Just to add to why I am using sed for this particular problem. The following is the multi lined sed that I am using to create a data structure to pass into awk:
cat xmlEventLog_2010-03-23T* |
sed -nr "/<event eventTimestamp/,/<\/event>/ {
/event /{/uniqueId/ {s/.*uniqueId=\"([^\"]+)\".*/\nuniqueId: \1/g}; /uniqueId/! {s/.*/\nuniqueId: Unknown/}; p};
/payloadType / {/type/ {s/.*type=\"([^\"]+)\".*/payload: \1/g}; /type/! {s/.*protocol=\"([^\"]+)\".*/payload: \1/g}; p};
***/sender / { /msisdn/ {s/.*msisdn=\"([^\"]*)?\".*/msisdn: \1/}; p; /imsi/ {s/.*imsi=\"([^\"]*)?\".*/imsi: \1/}; p; /imsi/! {s/.*/imsi: Unknown/}; p};
/result /{s/.*value=\"([^\"]+)\".*/result: \1/g; p}; /filter code/{s/.*type=\"([^\"]+)\".*/type: \1/g; p}}"

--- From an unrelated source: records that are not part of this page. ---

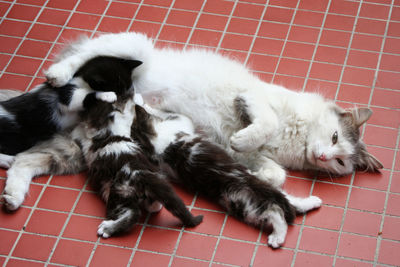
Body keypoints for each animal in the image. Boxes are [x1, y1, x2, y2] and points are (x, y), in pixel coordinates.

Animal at [0, 56, 142, 157]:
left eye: (127, 88)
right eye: (117, 90)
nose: (123, 98)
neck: (82, 82)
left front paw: (137, 99)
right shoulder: (66, 95)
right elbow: (83, 97)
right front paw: (107, 95)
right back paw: (7, 160)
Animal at [45, 31, 382, 188]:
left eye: (340, 162)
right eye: (335, 137)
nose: (323, 156)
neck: (297, 139)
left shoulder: (263, 157)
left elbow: (276, 175)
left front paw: (253, 172)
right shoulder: (252, 97)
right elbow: (266, 123)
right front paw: (244, 138)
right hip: (132, 47)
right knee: (82, 57)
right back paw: (56, 74)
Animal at [69, 92, 203, 239]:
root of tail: (142, 175)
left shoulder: (95, 120)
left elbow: (88, 104)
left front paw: (108, 96)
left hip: (119, 191)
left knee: (133, 214)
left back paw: (107, 229)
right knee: (151, 207)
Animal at [131, 103, 322, 249]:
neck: (154, 145)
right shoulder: (181, 123)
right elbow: (173, 115)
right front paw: (145, 104)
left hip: (261, 190)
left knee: (291, 202)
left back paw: (313, 202)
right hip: (247, 204)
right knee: (276, 212)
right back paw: (277, 237)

| awk 'BEGIN{FS="\n"; RS=""; OFS=";"; ORS="\n"} $4~/payload: SMS-MT-FSM-INFO|SMS-MT-FSM|SMS-MT-FSM-DEL-REP|SMS-MT-FSM-DEL-REP-INFO|SMS-MT-FSM-DEL-REP/ && $2~/result: Blocked|Modified/ && $3~/msisdn: +919844000011/ {$1=$1 ""; print}'
This parses out files that are filled with events like so:
<event eventTimestamp="2010-03-23T00:00:00.074" originalReceivedMessageSize="28" uniqueId="1280361600.74815_PFS_1_2130328364" deliveryReport="true">
<result value="Allowed"/>
<source name="MFE" host="PFS_1"/>
<sender from="+919892000000" msisdn="+919892000000" ipAddress="" destinationServerIp="" pcfIp="" imsi="892000000" sccpAddress="+919895000005" country="IN" network="India::Airtel (Kerala)">
<profile code=""/>
<mvno code=""/>
</sender>
<recipients>
<recipient code="+919844000039" imsi="892000000" SccpAddress="+919895000005" country="IN" network="India::Airtel (Kerala)">
</recipient>
</recipients>
<payload>
<payloadType protocol="SMS" type="SMS-MT-FSM-DEL-REP"/>
<message signature="70004b7c9267f348321cde977c96a7a3">
<MailFrom value=""/>
<rcptToList>
</rcptToList>
<pduList>
<pdu type="SMS_SS_REQUEST_IND" time="2010-07-29T00:00:00.074" source="SMSPROBE" dest="PCF"/>
<pdu type="SMS_SS_REQ_HANDLING_STOP" time="2010-07-29T00:00:00.074" source="PCF" dest=""/>
</pduList>
<numberOfImages>0</numberOfImages>
<attachments numberOf="1">
<attachment index="0" size="28" contentType="text/plain"/>
</attachments>
<emailSmtpDeliveryStatus value="" time="" reason=""/>
<pepId value="989350000109.989350000209.0.0"/>
</message>
</payload>
<filters>
</filters>
</event>
There could be up to 10000 events like the one above each file and there will be hundreds of files. The structures output for awk should be of the type:
uniqueId: 1280361600.208152_PFS_1_1509661383
result: Allowed
msisdn: +919892000000
imsi: 892000000
payload: SMS-MT-FSM-DEL-REP
filter:
So for this reason I need to extract 2 values from the sender line and different values from the other lines. The abovementioned filter extracts all correctly except for the part when the sender line is found (marked * in the filter). So I just want to extract the 2 items from the sender line for the structure. Multiple attempts have failed.